Sorry England in dire need of mettle detector

England lost the first Test in a hail of Mitchell Johnson bouncers, verbal slights and misbegotten shots.
(File photo/AP)
(File photo/AP)

England lost the first Test in a hail of Mitchell Johnson bouncers, verbal slights and misbegotten shots. If Alastair Cook's side are to get back into the series the batsmen need to find added mettle to deal with the first two and extra discipline to minimise the third. If they do not, the urn will be changing hands sooner than even the most optimistic Australian thought.

England's defeat, by 381 runs after they were dismissed in their second innings for 179, was humiliation plain and simple. It only just avoided being England's worst loss, in terms of runs, on Australian soil, behind the 384-run shocker by Nasser Hussain's team in 2002, also at the Gabba, and the 382-run defeat at Adelaide in 1895.

Hussain's side were inferior to their opponents in almost all positions, whereas Cook's should have been bolstered by a 3-0 Ashes victory just three months ago. England now head to Alice Springs for a two-day match against Cricket Australia Chairman's XI - a trip which will, Cook says, be for regrouping and truth telling.

Cook may need to look at his captaincy. England dominated this match for most of the first day but thereafter it was all Australia after he allowed them to recover from 132 for six in their first innings to 295 all out. He did, as Shane Warne has long pointed out, let the game drift, a costly mistake when his team then lost both their way and their confidence after being roughed up and ruffled by Johnson's pace.

Fast bowlers are precious commodities and Johnson's nine wickets swayed the match. With the seeds of doubt sown in the first innings, he tore in with relish as Australia, hunted only their second win of the year.

Two storms threatened to take the match into the final day, but with Johnson's mouth working as fast as his arm, England's batsmen were dissuaded from hanging around.

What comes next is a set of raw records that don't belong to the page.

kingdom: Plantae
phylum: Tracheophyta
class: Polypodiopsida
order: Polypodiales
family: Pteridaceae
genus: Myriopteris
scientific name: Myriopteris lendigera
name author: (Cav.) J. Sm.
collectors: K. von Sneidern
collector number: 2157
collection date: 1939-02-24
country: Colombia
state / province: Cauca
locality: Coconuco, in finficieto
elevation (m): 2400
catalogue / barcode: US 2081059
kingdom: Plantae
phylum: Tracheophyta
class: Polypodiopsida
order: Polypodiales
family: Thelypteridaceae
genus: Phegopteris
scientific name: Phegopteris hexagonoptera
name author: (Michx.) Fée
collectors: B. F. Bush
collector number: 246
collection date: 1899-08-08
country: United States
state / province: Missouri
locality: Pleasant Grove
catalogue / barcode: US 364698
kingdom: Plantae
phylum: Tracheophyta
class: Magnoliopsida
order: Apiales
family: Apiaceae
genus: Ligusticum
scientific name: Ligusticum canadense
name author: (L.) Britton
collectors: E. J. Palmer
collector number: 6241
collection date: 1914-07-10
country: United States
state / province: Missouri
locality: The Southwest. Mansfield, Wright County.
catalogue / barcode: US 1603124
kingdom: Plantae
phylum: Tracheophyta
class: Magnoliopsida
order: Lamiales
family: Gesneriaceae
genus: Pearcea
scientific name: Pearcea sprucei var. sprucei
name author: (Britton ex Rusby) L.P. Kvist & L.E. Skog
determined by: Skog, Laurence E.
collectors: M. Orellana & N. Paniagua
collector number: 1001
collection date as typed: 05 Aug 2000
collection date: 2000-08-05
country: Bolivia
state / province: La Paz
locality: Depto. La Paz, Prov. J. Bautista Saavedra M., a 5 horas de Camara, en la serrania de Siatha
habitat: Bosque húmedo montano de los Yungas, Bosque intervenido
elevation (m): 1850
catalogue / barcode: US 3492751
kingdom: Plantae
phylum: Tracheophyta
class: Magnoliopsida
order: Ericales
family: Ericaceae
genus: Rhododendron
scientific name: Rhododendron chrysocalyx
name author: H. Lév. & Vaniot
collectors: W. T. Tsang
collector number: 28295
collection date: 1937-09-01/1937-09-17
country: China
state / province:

The verbal exchanges between the sides appear to have gone up a notch from the summer, although that was denied by Michael Clarke, Australia's captain. As Australia pushed for the final wicket, Clarke was caught on the stump mic suggesting that James Anderson "get ready for a f------ broken thumb". Such utterances may sound boorish but they have been around since W?G Grace's day and are nothing new, even when teams do not have a fast bowler to back them up as Australia do now.

The same goes for David Warner's claim that Jonathan Trott had "scared eyes" when he faced Johnson and that the manner of his dismissals was "pretty poor and pretty weak". Twenty years ago, Michael Atherton said in a newspaper interview that Steve Waugh was so scared of fast bowling that you could "see it running down his leg". Waugh made England pay by making runs and helping Australia to win the Ashes.

Johnson has certainly been the -difference between the Australia England beat in the summer and the one that confronted them here with all the brash confidence of old. Extreme pace - and Johnson mustered plenty - changes mindsets. The belief that you can extricate yourself from the mire, which England mostly did at home last summer, suddenly diminishes when someone is firing missiles around your head at 90mph.

The other thing pace does is make established players change their method, as Jonathan Trott has. His dismissal by Johnson on Saturday, when he was caught trying to hit away to leg for the second time in the match, was unbecoming of player averaging 46 and with his experience. He can expect no respite either with Johnson confirming he would "keep doing it as it is working".

The on-side is Trott's strength but a leading batsman cannot shrug and say "that is the way I play", especially when Johnson has made it look so flawed. Good players find ways of coping with new challenges, as Cook showed. England's captain likes to pull and hook but he shelved those shots against Johnson. Instead he uppercut him to third man but changed again when Clarke set a fly slip, opting to sway out of the way.

Indeed, only Cook, Ian Bell and Joe Root showed the necessary grit and technique needed to cope with the pace and menace of Johnson. Given that he can bowl from only one end, and for only about 20 overs a day, some of Cook's team-mates should thank their good fortune they did not play 30 years earlier when the West Indies pace quartets dished it out from both ends all day. On this evidence some lofty careers would have been over long ago.

Johnson took nine wickets the last time Australia beat England, in Perth three years ago. The drop-in pitch at Adelaide, where the second Test will be played, should have less pace than that or even the Gabba. Yet, whether surfaces are quick or slow, Johnson has enjoyed tasting English lamb and is likely to be a handful from now on.